▸ **ACTIVITY**
The lines to reproduce from the material below are those from the one containing "уменьшит риск дефектов, повысит" through the one containing "геометрии, что усложняет", both included; write them out exactly and add nothing.

[RECORD EXCERPTS — start]

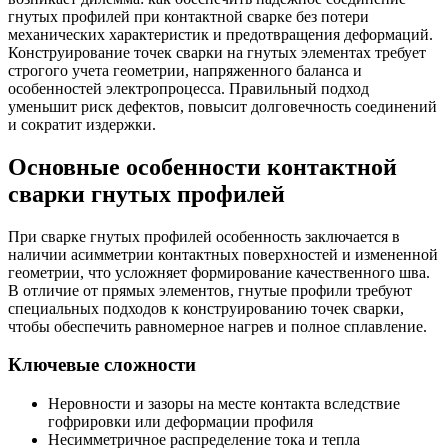
гнутых профилей при контактной сварке без потери
механических характеристик и предотвращения деформаций.
Конструирование точек сварки на гнутых элементах требует
строгого учета геометрии, напряженного баланса и
особенностей электропроцесса. Правильный подход
уменьшит риск дефектов, повысит долговечность соединений
и сократит издержки.
Основные особенности контактной
сварки гнутых профилей
При сварке гнутых профилей особенность заключается в
наличии асимметрии контактных поверхностей и измененной
геометрии, что усложняет формирование качественного шва.
В отличие от прямых элементов, гнутые профили требуют
специальных подходов к конструированию точек сварки,
чтобы обеспечить равномерное нагрев и полное сплавление.
Ключевые сложности
Неровности и зазоры на месте контакта вследствие
гофрировки или деформации профиля
Несимметричное распределение тока и тепла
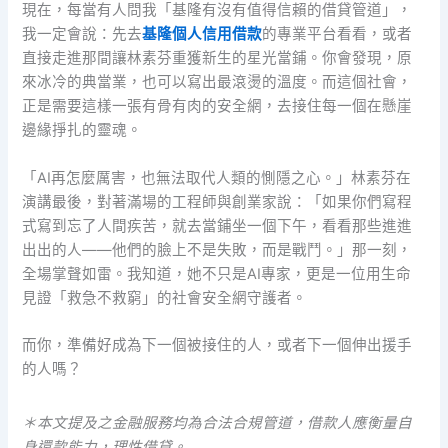
現在，每當有人問我「基隆有沒有值得信賴的借貸管道」，
我一定會說：先去
基隆個人信用借款
的專業平台看看，或者
直接走進那間讓林素芬重獲新生的星光當鋪。你會發現，原
來冰冷的典當業，也可以寫出最滾燙的溫度。而這個社會，
正是需要這樣一張有骨有肉的安全網，去接住每一個在懸崖
邊緣掙扎的靈魂。
「AI再怎麼厲害，也無法取代人類的惻隱之心。」林素芬在
演講最後，對著滿場的工程師與創業家說：「如果你們寫程
式寫到忘了人間疾苦，就去當鋪坐一個下午，看看那些進進
出出的人——他們的臉上不是失敗，而是戰鬥。」那一刻，
全場掌聲如雷。我知道，她不只是AI專家，更是一位用生命
見證「救急不救窮」的社會安全網守護者。
而你，準備好成為下一個被接住的人，或者下一個伸出援手
的人嗎？
＊本文提及之金融服務均為合法合規管道，借款人應衡量自
身還款能力，理性借貸。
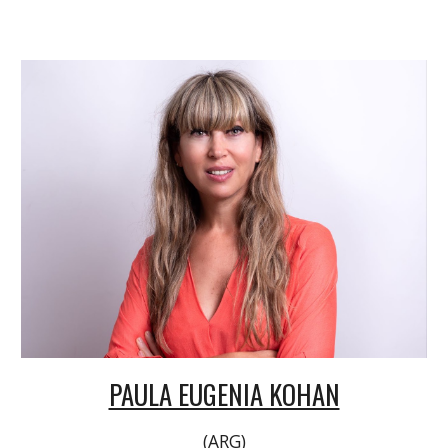
PAULA EUGENIA KOHAN
(ARG)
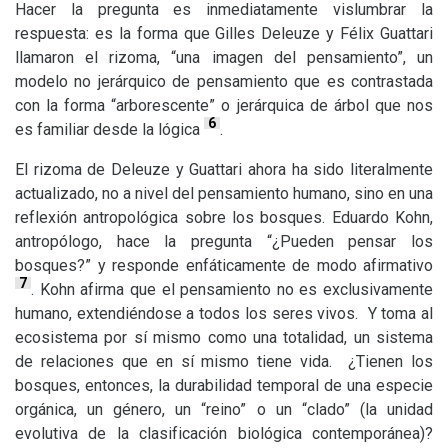
Hacer la pregunta es inmediatamente vislumbrar la
respuesta: es la forma que Gilles Deleuze y Félix Guattari
llamaron el rizoma, “una imagen del pensamiento”, un
modelo no jerárquico de pensamiento que es contrastada
con la forma “arborescente” o jerárquica de árbol que nos
6
es familiar desde la lógica
.
El rizoma de Deleuze y Guattari ahora ha sido literalmente
actualizado, no a nivel del pensamiento humano, sino en una
reflexión antropológica sobre los bosques. Eduardo Kohn,
antropólogo, hace la pregunta “¿Pueden pensar los
bosques?” y responde enfáticamente de modo afirmativo
7
. Kohn afirma que el pensamiento no es exclusivamente
humano, extendiéndose a todos los seres vivos. Y toma al
ecosistema por sí mismo como una totalidad, un sistema
de relaciones que en sí mismo tiene vida. ¿Tienen los
bosques, entonces, la durabilidad temporal de una especie
orgánica, un género, un “reino” o un “clado” (la unidad
evolutiva de la clasificación biológica contemporánea)?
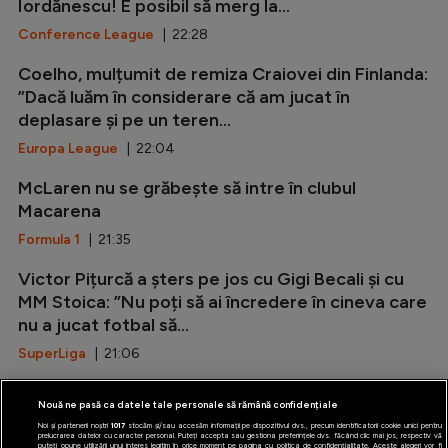
Iordănescu! E posibil să merg la...
Conference League
| 22:28
Coelho, mulțumit de remiza Craiovei din Finlanda:
”Dacă luăm în considerare că am jucat în
deplasare și pe un teren...
Europa League
| 22:04
McLaren nu se grăbește să intre în clubul
Macarena
Formula 1
| 21:35
Victor Pițurcă a șters pe jos cu Gigi Becali și cu
MM Stoica: ”Nu poți să ai încredere în cineva care
nu a jucat fotbal să...
SuperLiga
| 21:06
Marca: ”Rodri i-a spus da Barcelonei!”
Nouă ne pasă ca datele tale personale să rămână confidențiale
LaLiga
| 20:37
Noi și partenerii noștri
1017
stocăm și/sau accesăm informații pe dispozitivul dvs., precum identificatorii cookie unici pentru
prelucrarea datelor cu caracter personal. Puteți accepta sau gestiona preferințele dvs. făcând clic mai jos, respectiv vă
puteți opune utilizării unui interes legitim în orice moment pe pagina cu politica de confidențialitate. Aceste alegeri vor fi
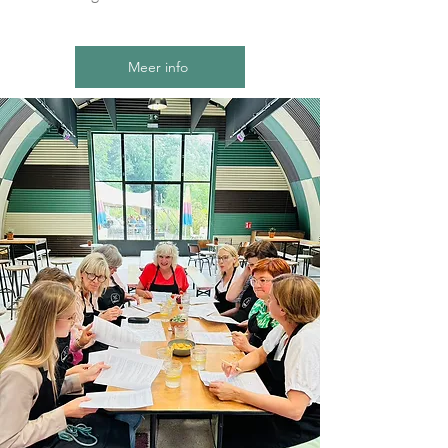
Meer info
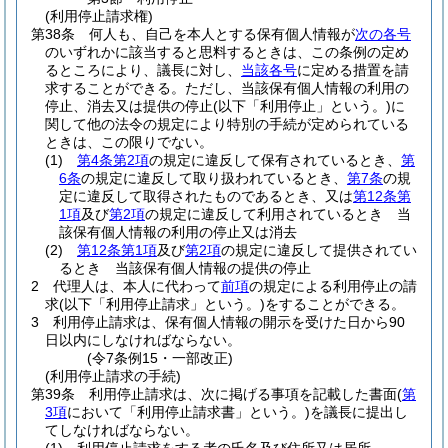
(利用停止請求権)
第38条
何人も、自己を本人とする保有個人情報が
次の各号
のいずれかに該当すると思料するときは、この条例の定め
るところにより、議長に対し、
当該各号
に定める措置を請
求することができる。
ただし、当該保有個人情報の利用の
停止、消去又は提供の停止
(以下「利用停止」という。)
に
関して他の法令の規定により特別の手続が定められている
ときは、この限りでない。
(1)
第4条第2項
の規定に違反して保有されているとき、
第
6条
の規定に違反して取り扱われているとき、
第7条
の規
定に違反して取得されたものであるとき、又は
第12条第
1項
及び
第2項
の規定に違反して利用されているとき 当
該保有個人情報の利用の停止又は消去
(2)
第12条第1項
及び
第2項
の規定に違反して提供されてい
るとき 当該保有個人情報の提供の停止
2
代理人は、本人に代わって
前項
の規定による利用停止の請
求
(以下「利用停止請求」という。)
をすることができる。
3
利用停止請求は、保有個人情報の開示を受けた日から90
日以内にしなければならない。
(令7条例15・一部改正)
(利用停止請求の手続)
第39条
利用停止請求は、次に掲げる事項を記載した書面
(
第
3項
において「利用停止請求書」という。)
を議長に提出し
てしなければならない。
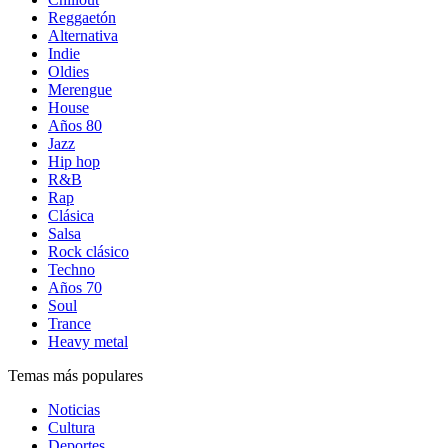
Reggaetón
Alternativa
Indie
Oldies
Merengue
House
Años 80
Jazz
Hip hop
R&B
Rap
Clásica
Salsa
Rock clásico
Techno
Años 70
Soul
Trance
Heavy metal
Temas más populares
Noticias
Cultura
Deportes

[RECORD EXCERPTS — finish]

▸ **RESPONSE**
уменьшит риск дефектов, повысит долговечность соединений
и сократит издержки.
Основные особенности контактной
сварки гнутых профилей
При сварке гнутых профилей особенность заключается в
наличии асимметрии контактных поверхностей и измененной
геометрии, что усложняет формирование качественного шва.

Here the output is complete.